This assignment provides you the opportunity to synthesize all of the concepts we’ve covered in the course to date. The basic framework is that you will create a COMPLETE data visualization BLOG post that is suitable as a showcase component of your Data Science Portfolio. The point is to SHOW people your skills.
STRUCTURE
The basic formatting guidelines for this assignment are:
Include code fold or code tools options (or both) that allow users to view and copy your code while maintaining overall readability of your post.
Suppress all output and warnings that might distract from your visualizations and writing.
Properly title your assignment. The main title should be “BCB 520 - Midterm Portfolio Post”, and the subtitle should be a descriptive title related to the topic.
Include author, date, categories, and a description in your YAML header.
Write clear, complete sentences for a target audience with some scientific background but little training in formal data science.
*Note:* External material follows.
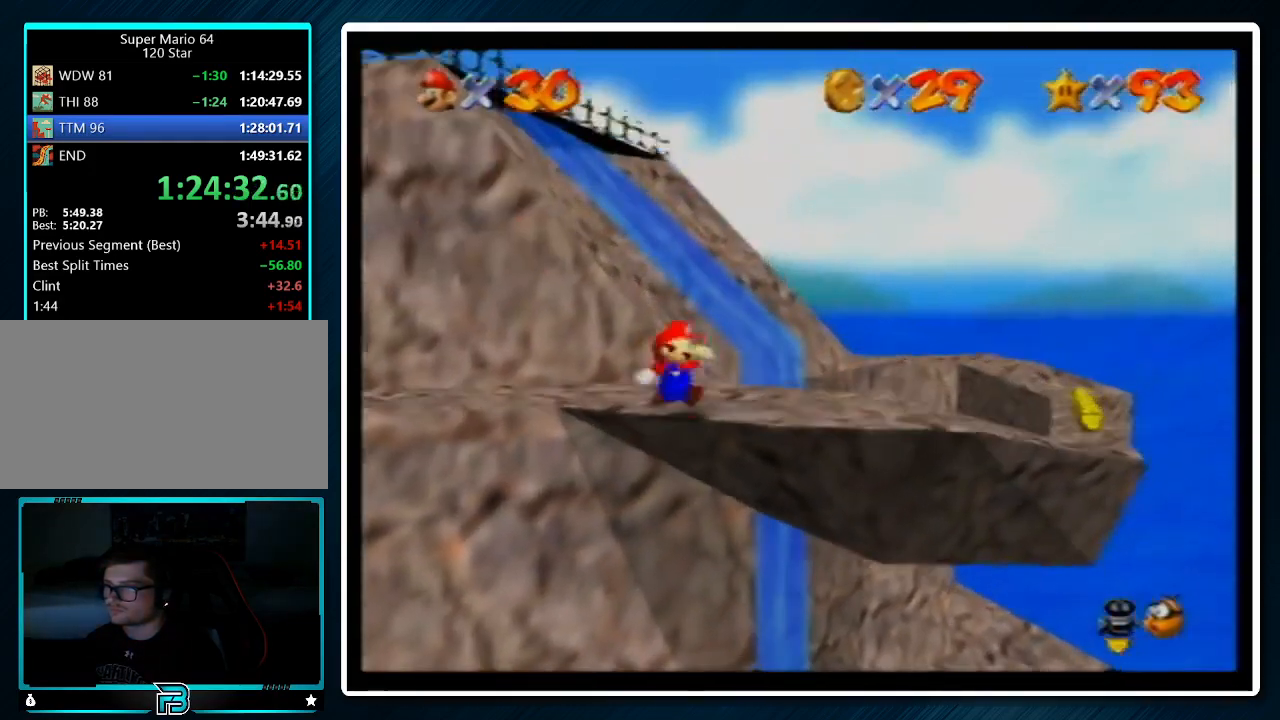
{"buttons": [], "left_stick": "right", "events": [[67, "left_stick", "right"], [233, "A", "down"], [267, "B", "down"], [400, "B", "up"], [433, "A", "up"]]}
Imagine your report is intended for high level University leadership (presidents and vice presidents) and the State Board of Education.
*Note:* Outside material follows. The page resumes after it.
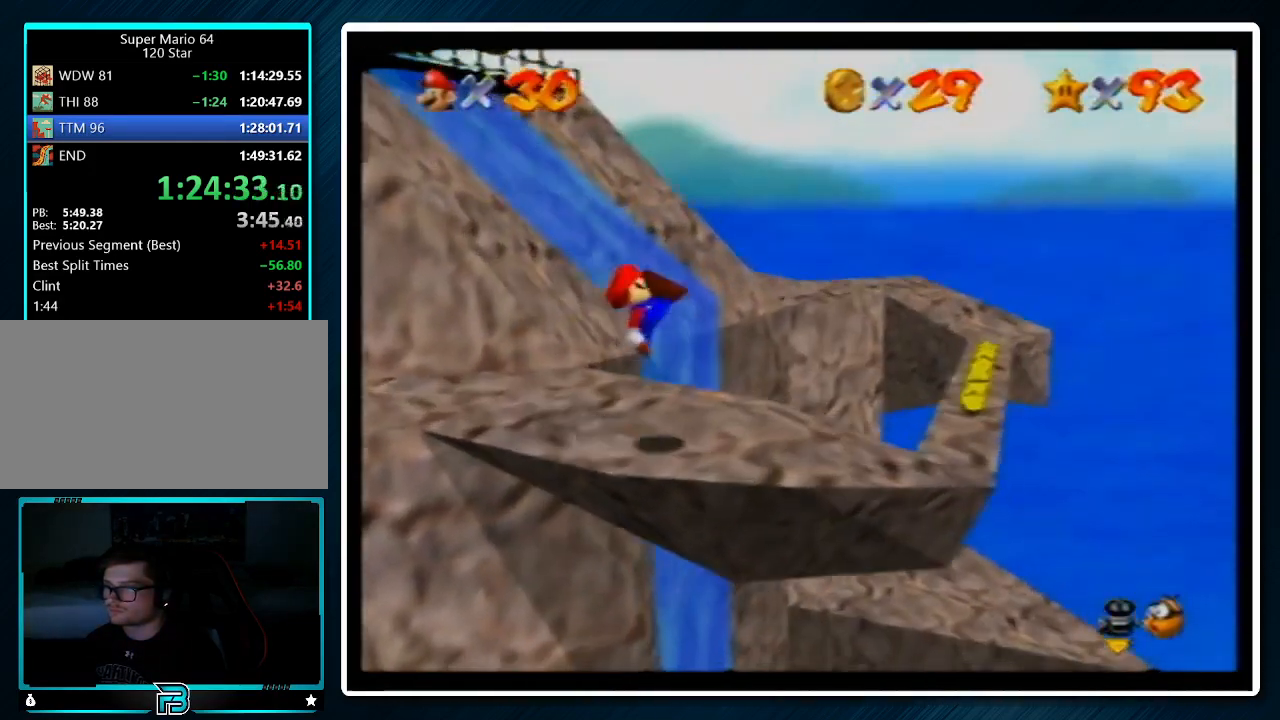
{"buttons": [], "left_stick": "right", "events": []}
Use the header hierarchy and create a sensible document outline with white space. Format for readability! Use bold and italic fonts to emphasize things! Use color by customizing your .css file!
In addition to the above formatting guidelines, your portfolio post must contain the following sections:
Preamble
Write a brief paragraph describing the primary questions or purpose of the post. Use clear, concise language to justify the post to a naive reader. Why is the question or purpose important?
Data
Write a summary of the data sources you have used. Include a Data Dictionary table that fully describes each individual data source used. You may supplement the data supplied to you with additional sources if you like, but this is not required.
Visualizations
Create your visualizations in response to the questions and prompts. Answer the questions and prompts directly. Draw a conclusion or inference related to each. Identify limitations and the types of data you would need to mitigate those limitations. Also include text that explains any steps or design choices you considered while exploring the vizualization options [this normally wouldn’t appear in the report to the vice president, but I’d like a window into your process]. Be sure to include clearly labeled axes and a concise but complete figure caption for each visualization. Make deliberate choices for color palettes, point marks, line types, etc. Demonstrate that you understand the concepts we have covered!
Conclusions or Summary
Summarize your results. What new questions have emerged as a result of your visualizations? What interesting next steps have emerged?
RUBRIC
I will evaluate the following for your portfolio post:
1. Clarity of writing (15%): Complete, clear sentences. Good Grammar. Understandable to target audience. Logical flow of ideas.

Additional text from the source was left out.